┌─ Data for this task

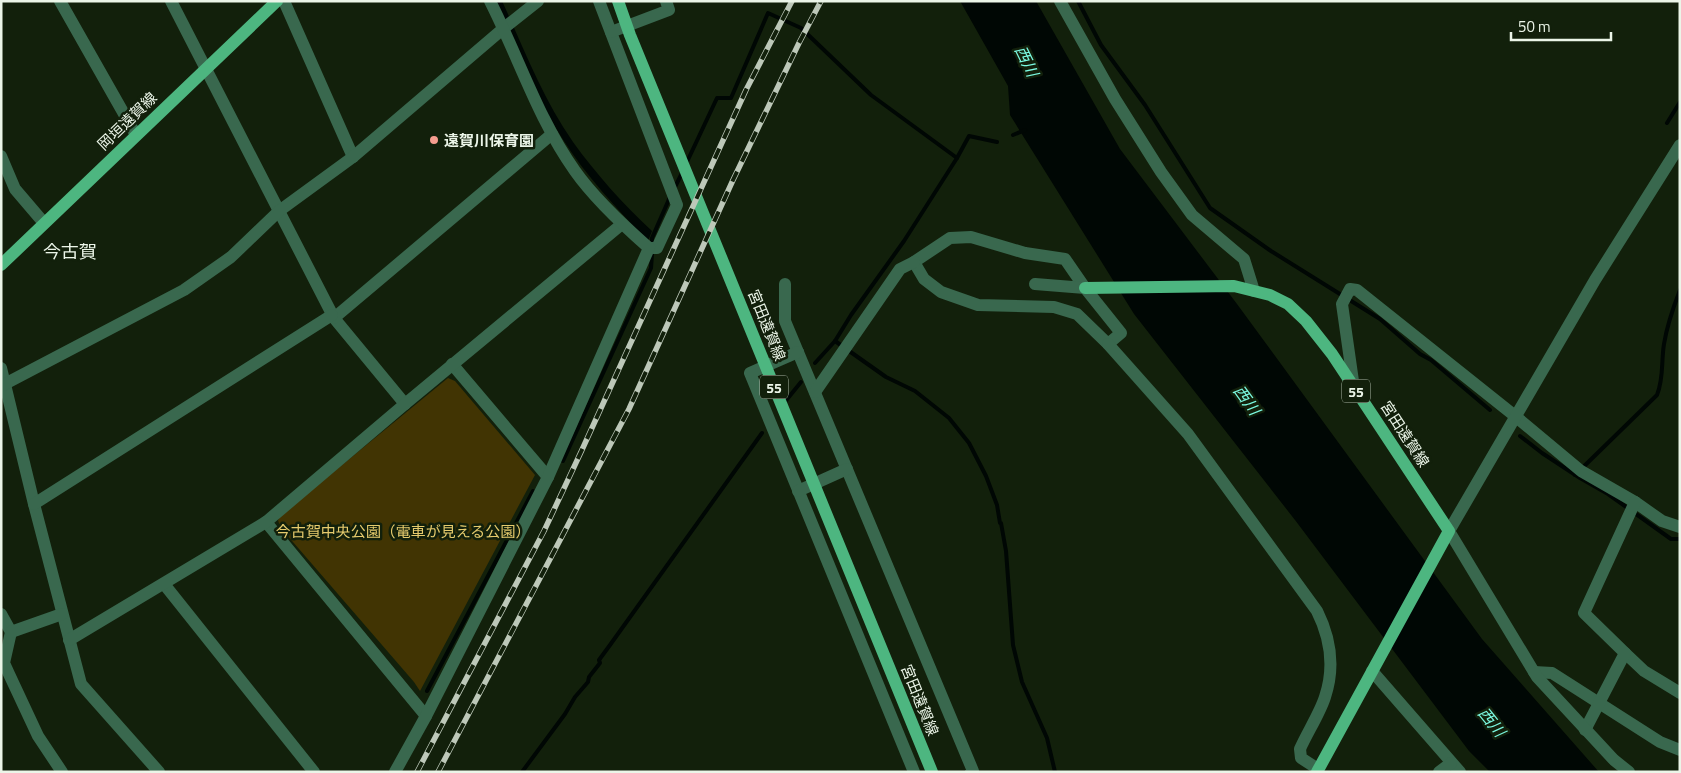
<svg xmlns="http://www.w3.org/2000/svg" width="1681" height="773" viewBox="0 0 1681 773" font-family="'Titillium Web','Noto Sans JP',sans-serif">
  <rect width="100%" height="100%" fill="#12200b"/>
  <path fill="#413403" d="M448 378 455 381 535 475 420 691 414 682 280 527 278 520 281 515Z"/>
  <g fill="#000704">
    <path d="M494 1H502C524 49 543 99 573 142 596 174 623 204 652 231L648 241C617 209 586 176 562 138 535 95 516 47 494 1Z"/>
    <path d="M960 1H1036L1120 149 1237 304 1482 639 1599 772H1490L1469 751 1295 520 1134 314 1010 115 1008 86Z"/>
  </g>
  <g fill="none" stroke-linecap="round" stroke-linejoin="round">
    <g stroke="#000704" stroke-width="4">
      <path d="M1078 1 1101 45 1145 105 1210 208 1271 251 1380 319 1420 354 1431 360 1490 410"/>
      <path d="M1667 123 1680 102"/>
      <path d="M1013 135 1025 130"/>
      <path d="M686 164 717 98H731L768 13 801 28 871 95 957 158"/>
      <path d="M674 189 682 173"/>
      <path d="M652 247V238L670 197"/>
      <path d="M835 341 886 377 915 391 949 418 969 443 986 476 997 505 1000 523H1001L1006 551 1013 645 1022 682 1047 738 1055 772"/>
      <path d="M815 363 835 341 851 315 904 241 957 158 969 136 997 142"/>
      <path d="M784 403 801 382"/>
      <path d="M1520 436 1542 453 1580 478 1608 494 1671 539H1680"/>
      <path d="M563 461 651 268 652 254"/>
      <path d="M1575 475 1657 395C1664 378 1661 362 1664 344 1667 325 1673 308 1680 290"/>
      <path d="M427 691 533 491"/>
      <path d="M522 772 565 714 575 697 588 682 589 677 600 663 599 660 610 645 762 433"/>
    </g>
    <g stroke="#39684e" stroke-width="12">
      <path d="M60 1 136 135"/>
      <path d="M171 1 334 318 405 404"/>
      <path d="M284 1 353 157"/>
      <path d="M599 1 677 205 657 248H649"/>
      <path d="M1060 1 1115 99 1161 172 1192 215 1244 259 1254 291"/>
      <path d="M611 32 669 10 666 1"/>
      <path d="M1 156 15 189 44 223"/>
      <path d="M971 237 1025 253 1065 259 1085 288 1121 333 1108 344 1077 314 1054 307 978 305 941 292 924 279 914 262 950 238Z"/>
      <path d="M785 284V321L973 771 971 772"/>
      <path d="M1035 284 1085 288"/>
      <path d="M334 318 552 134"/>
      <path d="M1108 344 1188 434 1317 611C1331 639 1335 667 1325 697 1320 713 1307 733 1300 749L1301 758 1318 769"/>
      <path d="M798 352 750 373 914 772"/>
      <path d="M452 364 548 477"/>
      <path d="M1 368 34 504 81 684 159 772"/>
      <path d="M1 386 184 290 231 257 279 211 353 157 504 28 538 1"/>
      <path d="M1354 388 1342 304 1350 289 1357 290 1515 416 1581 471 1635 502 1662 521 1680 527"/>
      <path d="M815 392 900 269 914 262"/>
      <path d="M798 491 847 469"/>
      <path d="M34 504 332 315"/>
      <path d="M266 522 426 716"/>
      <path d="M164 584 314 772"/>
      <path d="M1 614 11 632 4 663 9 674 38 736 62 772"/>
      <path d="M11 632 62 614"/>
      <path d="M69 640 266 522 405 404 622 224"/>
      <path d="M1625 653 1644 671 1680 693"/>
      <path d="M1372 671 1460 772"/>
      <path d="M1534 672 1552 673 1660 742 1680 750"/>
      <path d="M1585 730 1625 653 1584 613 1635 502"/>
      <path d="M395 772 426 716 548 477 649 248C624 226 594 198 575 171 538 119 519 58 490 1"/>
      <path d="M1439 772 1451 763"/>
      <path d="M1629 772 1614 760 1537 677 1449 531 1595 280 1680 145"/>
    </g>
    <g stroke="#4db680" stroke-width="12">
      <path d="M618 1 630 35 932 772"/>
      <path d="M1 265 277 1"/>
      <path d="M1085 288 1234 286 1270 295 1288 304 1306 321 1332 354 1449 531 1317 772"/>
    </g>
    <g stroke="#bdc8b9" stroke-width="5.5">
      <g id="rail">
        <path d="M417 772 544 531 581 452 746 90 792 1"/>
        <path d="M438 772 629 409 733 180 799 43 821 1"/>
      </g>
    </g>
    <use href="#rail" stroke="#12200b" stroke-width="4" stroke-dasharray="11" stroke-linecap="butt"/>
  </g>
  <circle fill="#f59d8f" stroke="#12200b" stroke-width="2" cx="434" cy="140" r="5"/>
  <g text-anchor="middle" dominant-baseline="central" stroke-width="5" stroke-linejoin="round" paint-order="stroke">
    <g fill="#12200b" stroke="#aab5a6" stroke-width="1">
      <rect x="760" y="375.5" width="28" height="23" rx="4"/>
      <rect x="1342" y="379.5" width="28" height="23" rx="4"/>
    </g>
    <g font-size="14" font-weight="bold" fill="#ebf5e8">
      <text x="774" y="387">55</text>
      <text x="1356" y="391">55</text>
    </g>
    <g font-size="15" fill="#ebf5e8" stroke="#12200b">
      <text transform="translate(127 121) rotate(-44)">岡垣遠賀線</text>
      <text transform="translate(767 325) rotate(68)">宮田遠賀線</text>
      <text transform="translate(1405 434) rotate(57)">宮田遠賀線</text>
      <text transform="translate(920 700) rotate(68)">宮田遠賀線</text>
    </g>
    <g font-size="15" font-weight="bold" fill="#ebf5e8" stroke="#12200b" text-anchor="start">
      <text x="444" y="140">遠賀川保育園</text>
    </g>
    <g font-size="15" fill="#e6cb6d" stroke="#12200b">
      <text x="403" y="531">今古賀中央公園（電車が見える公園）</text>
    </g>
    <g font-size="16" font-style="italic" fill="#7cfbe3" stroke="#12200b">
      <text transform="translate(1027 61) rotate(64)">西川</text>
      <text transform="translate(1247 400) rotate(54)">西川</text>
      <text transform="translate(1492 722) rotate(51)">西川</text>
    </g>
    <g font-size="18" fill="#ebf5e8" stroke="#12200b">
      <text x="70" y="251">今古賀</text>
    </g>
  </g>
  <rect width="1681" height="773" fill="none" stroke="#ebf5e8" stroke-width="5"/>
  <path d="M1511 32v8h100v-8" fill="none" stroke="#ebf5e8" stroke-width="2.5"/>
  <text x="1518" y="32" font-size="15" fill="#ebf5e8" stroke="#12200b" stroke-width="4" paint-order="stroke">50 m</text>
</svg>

└─

• _What is expected_
Transcribe every line from the records above without alteration, and leave out the images.

• _Solution_
<svg xmlns="http://www.w3.org/2000/svg" width="1681" height="773" viewBox="0 0 1681 773" font-family="'Titillium Web','Noto Sans JP',sans-serif">
  <rect width="100%" height="100%" fill="#12200b"/>
  <path fill="#413403" d="M448 378 455 381 535 475 420 691 414 682 280 527 278 520 281 515Z"/>
  <g fill="#000704">
    <path d="M494 1H502C524 49 543 99 573 142 596 174 623 204 652 231L648 241C617 209 586 176 562 138 535 95 516 47 494 1Z"/>
    <path d="M960 1H1036L1120 149 1237 304 1482 639 1599 772H1490L1469 751 1295 520 1134 314 1010 115 1008 86Z"/>
  </g>
  <g fill="none" stroke-linecap="round" stroke-linejoin="round">
    <g stroke="#000704" stroke-width="4">
      <path d="M1078 1 1101 45 1145 105 1210 208 1271 251 1380 319 1420 354 1431 360 1490 410"/>
      <path d="M1667 123 1680 102"/>
      <path d="M1013 135 1025 130"/>
      <path d="M686 164 717 98H731L768 13 801 28 871 95 957 158"/>
      <path d="M674 189 682 173"/>
      <path d="M652 247V238L670 197"/>
      <path d="M835 341 886 377 915 391 949 418 969 443 986 476 997 505 1000 523H1001L1006 551 1013 645 1022 682 1047 738 1055 772"/>
      <path d="M815 363 835 341 851 315 904 241 957 158 969 136 997 142"/>
      <path d="M784 403 801 382"/>
      <path d="M1520 436 1542 453 1580 478 1608 494 1671 539H1680"/>
      <path d="M563 461 651 268 652 254"/>
      <path d="M1575 475 1657 395C1664 378 1661 362 1664 344 1667 325 1673 308 1680 290"/>
      <path d="M427 691 533 491"/>
      <path d="M522 772 565 714 575 697 588 682 589 677 600 663 599 660 610 645 762 433"/>
    </g>
    <g stroke="#39684e" stroke-width="12">
      <path d="M60 1 136 135"/>
      <path d="M171 1 334 318 405 404"/>
      <path d="M284 1 353 157"/>
      <path d="M599 1 677 205 657 248H649"/>
      <path d="M1060 1 1115 99 1161 172 1192 215 1244 259 1254 291"/>
      <path d="M611 32 669 10 666 1"/>
      <path d="M1 156 15 189 44 223"/>
      <path d="M971 237 1025 253 1065 259 1085 288 1121 333 1108 344 1077 314 1054 307 978 305 941 292 924 279 914 262 950 238Z"/>
      <path d="M785 284V321L973 771 971 772"/>
      <path d="M1035 284 1085 288"/>
      <path d="M334 318 552 134"/>
      <path d="M1108 344 1188 434 1317 611C1331 639 1335 667 1325 697 1320 713 1307 733 1300 749L1301 758 1318 769"/>
      <path d="M798 352 750 373 914 772"/>
      <path d="M452 364 548 477"/>
      <path d="M1 368 34 504 81 684 159 772"/>
      <path d="M1 386 184 290 231 257 279 211 353 157 504 28 538 1"/>
      <path d="M1354 388 1342 304 1350 289 1357 290 1515 416 1581 471 1635 502 1662 521 1680 527"/>
      <path d="M815 392 900 269 914 262"/>
      <path d="M798 491 847 469"/>
      <path d="M34 504 332 315"/>
      <path d="M266 522 426 716"/>
      <path d="M164 584 314 772"/>
      <path d="M1 614 11 632 4 663 9 674 38 736 62 772"/>
      <path d="M11 632 62 614"/>
      <path d="M69 640 266 522 405 404 622 224"/>
      <path d="M1625 653 1644 671 1680 693"/>
      <path d="M1372 671 1460 772"/>
      <path d="M1534 672 1552 673 1660 742 1680 750"/>
      <path d="M1585 730 1625 653 1584 613 1635 502"/>
      <path d="M395 772 426 716 548 477 649 248C624 226 594 198 575 171 538 119 519 58 490 1"/>
      <path d="M1439 772 1451 763"/>
      <path d="M1629 772 1614 760 1537 677 1449 531 1595 280 1680 145"/>
    </g>
    <g stroke="#4db680" stroke-width="12">
      <path d="M618 1 630 35 932 772"/>
      <path d="M1 265 277 1"/>
      <path d="M1085 288 1234 286 1270 295 1288 304 1306 321 1332 354 1449 531 1317 772"/>
    </g>
    <g stroke="#bdc8b9" stroke-width="5.5">
      <g id="rail">
        <path d="M417 772 544 531 581 452 746 90 792 1"/>
        <path d="M438 772 629 409 733 180 799 43 821 1"/>
      </g>
    </g>
    <use href="#rail" stroke="#12200b" stroke-width="4" stroke-dasharray="11" stroke-linecap="butt"/>
  </g>
  <circle fill="#f59d8f" stroke="#12200b" stroke-width="2" cx="434" cy="140" r="5"/>
  <g text-anchor="middle" dominant-baseline="central" stroke-width="5" stroke-linejoin="round" paint-order="stroke">
    <g fill="#12200b" stroke="#aab5a6" stroke-width="1">
      <rect x="760" y="375.5" width="28" height="23" rx="4"/>
      <rect x="1342" y="379.5" width="28" height="23" rx="4"/>
    </g>
    <g font-size="14" font-weight="bold" fill="#ebf5e8">
      <text x="774" y="387">55</text>
      <text x="1356" y="391">55</text>
    </g>
    <g font-size="15" fill="#ebf5e8" stroke="#12200b">
      <text transform="translate(127 121) rotate(-44)">岡垣遠賀線</text>
      <text transform="translate(767 325) rotate(68)">宮田遠賀線</text>
      <text transform="translate(1405 434) rotate(57)">宮田遠賀線</text>
      <text transform="translate(920 700) rotate(68)">宮田遠賀線</text>
    </g>
    <g font-size="15" font-weight="bold" fill="#ebf5e8" stroke="#12200b" text-anchor="start">
      <text x="444" y="140">遠賀川保育園</text>
    </g>
    <g font-size="15" fill="#e6cb6d" stroke="#12200b">
      <text x="403" y="531">今古賀中央公園（電車が見える公園）</text>
    </g>
    <g font-size="16" font-style="italic" fill="#7cfbe3" stroke="#12200b">
      <text transform="translate(1027 61) rotate(64)">西川</text>
      <text transform="translate(1247 400) rotate(54)">西川</text>
      <text transform="translate(1492 722) rotate(51)">西川</text>
    </g>
    <g font-size="18" fill="#ebf5e8" stroke="#12200b">
      <text x="70" y="251">今古賀</text>
    </g>
  </g>
  <rect width="1681" height="773" fill="none" stroke="#ebf5e8" stroke-width="5"/>
  <path d="M1511 32v8h100v-8" fill="none" stroke="#ebf5e8" stroke-width="2.5"/>
  <text x="1518" y="32" font-size="15" fill="#ebf5e8" stroke="#12200b" stroke-width="4" paint-order="stroke">50 m</text>
</svg>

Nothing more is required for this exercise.